The Supreme Court appeared attracted by the first option, but did not feel that it could simply reverse a rule which Parliament must be taken to have had in mind when passing so much legislation that is currently on the statute books [35]. It briefly toyed with the intriguing possibility of changing the rule on a forward-looking basis only. However, this would be ‘wholly exceptional‘, and the case for doing so had not been made [35].

Equally, the court did not (or at least not quite) go down the Bennion route of abandoning the rule altogether and reverting to a general concept of Parliamentary intention – a good outcome for the authors of books on statutory interpretation; perhaps less so for legal  certainty.

It did, however, move in the Bennion direction, formally retaining the rule but offering a ‘clarification‘ [36]. For all practical purposes this entails relaxing the rule but maintaining the pretence of not doing so. From now on, while the test notionally remains the same – the Crown may be bound in a statute either expressly or by necessary implication [36(1)] – it is no longer a ‘strict‘ test [37]. In considering whether a necessary implication arises, one must seek to discover Parliamentary intention, ‘to be gathered from the words used by Parliament, considered in the light of their context and their purpose‘ [36(4)].

In consequence, it is no longer necessary to establish that the purpose of the legislation would be wholly frustrated if the Crown was not bound. It is sufficient that a purpose of the statute would be frustrated [36(6)].

The new test is, in summary: ‘whether, in the light of the words used, their context and the purpose of the legislation, Parliament must have meant the Crown to be bound‘ [37].

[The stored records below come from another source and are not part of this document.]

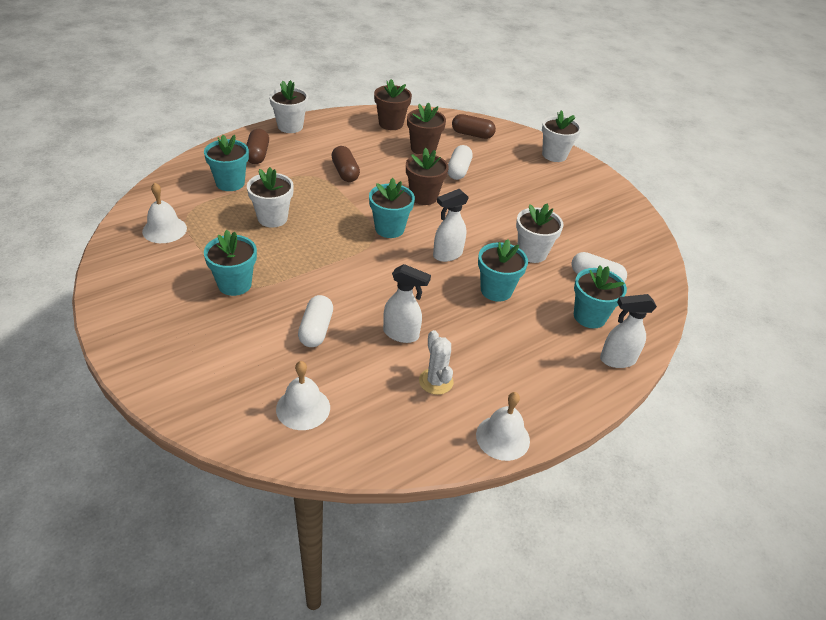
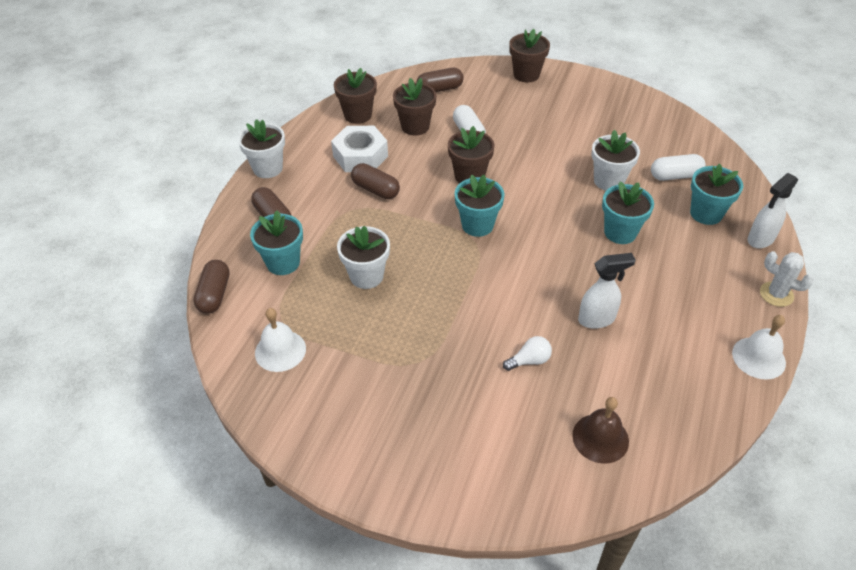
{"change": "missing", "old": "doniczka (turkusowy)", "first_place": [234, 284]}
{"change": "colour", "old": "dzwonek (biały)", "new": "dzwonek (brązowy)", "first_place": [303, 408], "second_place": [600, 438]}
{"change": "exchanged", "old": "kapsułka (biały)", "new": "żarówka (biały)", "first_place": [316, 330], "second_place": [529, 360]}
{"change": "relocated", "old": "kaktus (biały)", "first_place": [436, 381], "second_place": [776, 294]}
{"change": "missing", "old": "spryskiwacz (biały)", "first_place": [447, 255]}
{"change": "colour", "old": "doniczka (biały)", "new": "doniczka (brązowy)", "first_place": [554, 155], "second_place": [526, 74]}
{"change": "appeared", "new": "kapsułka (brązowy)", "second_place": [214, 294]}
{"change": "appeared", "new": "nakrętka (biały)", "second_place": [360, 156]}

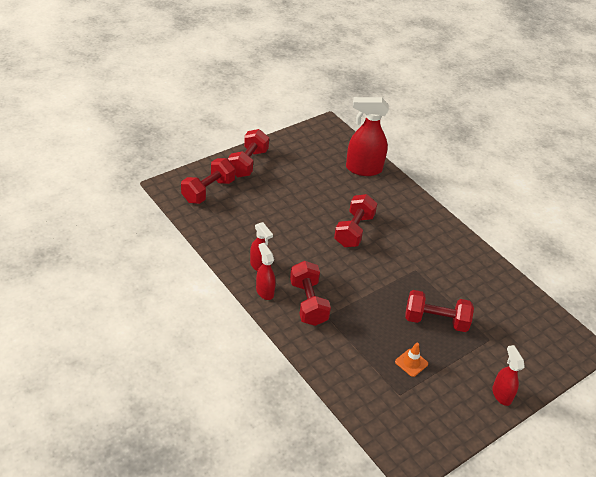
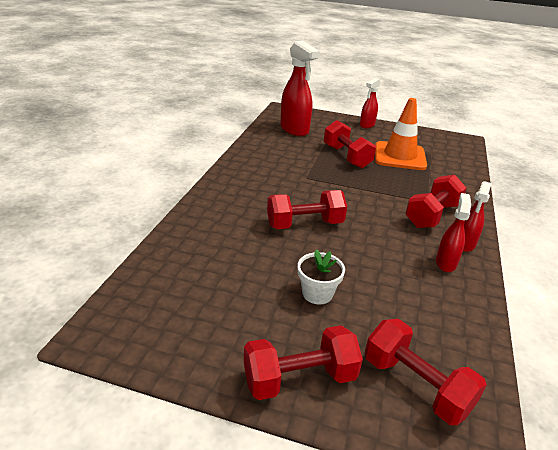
{"change": "spun", "old": "hantel (czerwony)", "first_place": [208, 191], "second_place": [416, 385], "degrees": 45}
{"change": "relocated", "old": "spryskiwacz (czerwony)", "first_place": [363, 169], "second_place": [294, 130]}
{"change": "size", "old": "pachołek (pomarańczowy)", "first_place": [411, 363], "second_place": [399, 156], "factor": 2.25}
{"change": "appeared", "new": "doniczka (biały)", "second_place": [317, 293]}

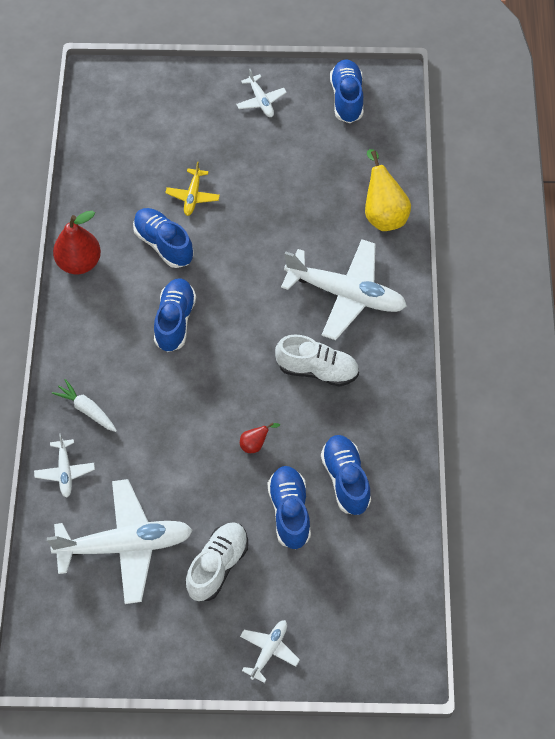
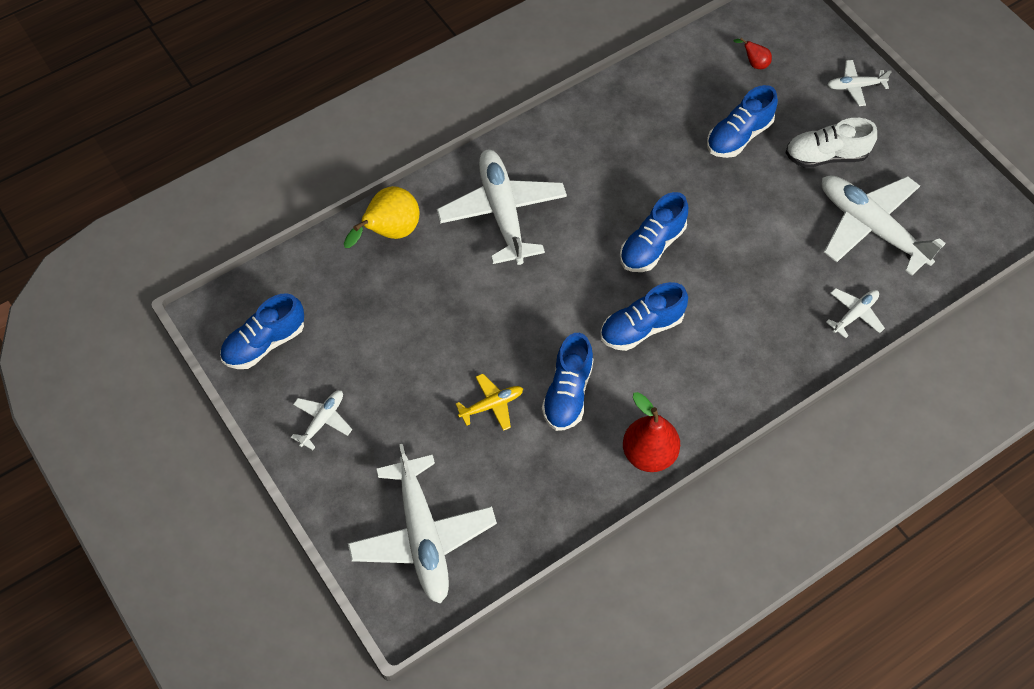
{"change": "missing", "old": "marchewka (biały)", "first_place": [87, 410]}
{"change": "relocated", "old": "gruszka (czerwony)", "first_place": [255, 444], "second_place": [754, 63]}
{"change": "missing", "old": "but (biały)", "first_place": [317, 370]}
{"change": "relocated", "old": "but (niebieski)", "first_place": [345, 480], "second_place": [652, 246]}
{"change": "appeared", "new": "samolot (biały)", "second_place": [422, 536]}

One of the most notable features of the UK constitution is its evolutionary development. Ancient concepts such as monarchical power have over time been gradually re-purposed – without (for the most part) the need for revolutionary upheaval – to render them fit for continuing use, or at least capable of doing no harm, in the modern world. There is a lot to be said for this adaptive, careful and conservative approach to constitutional change.

However, it is liable to leave ragged edges – odd constitutional survivals that could never rationally have been designed that way. So far as these are confined to the ceremonial aspects of UK political life (what Bagehot famously called the ‘dignified’ elements of the constitution) they are tolerable. But sometimes they intrude on unavoidably real world questions, such as why it is unlawful to smoke in the common parts of a hospital, but not a prison, or in a private prison, but not a public one.

At these moments, a reality check and a serious tidying up is called for. The current state of affairs in which certain public bodies are classified as Crown bodies and others are not, while certain laws apply to Crown bodies and others do not, is arbitrary and unsatisfactory. Instead of taking a broom to the situation, the Supreme Court somehow persuaded itself that it would be useful to adopt a ‘clarification’ that only makes things more messy – leaving it even less certain, and more arguable, than before whether any given Act of Parliament is likely to bind that part of the State which we still call ‘the Crown’.

Lady Hale, current President of the Supreme Court and formerly a Law Commissioner, thinks that the Law Commission should look at how the situation could be rationalised [35]. That is a recipe for glacial change. Nonetheless, in this, at least, she was not wrong.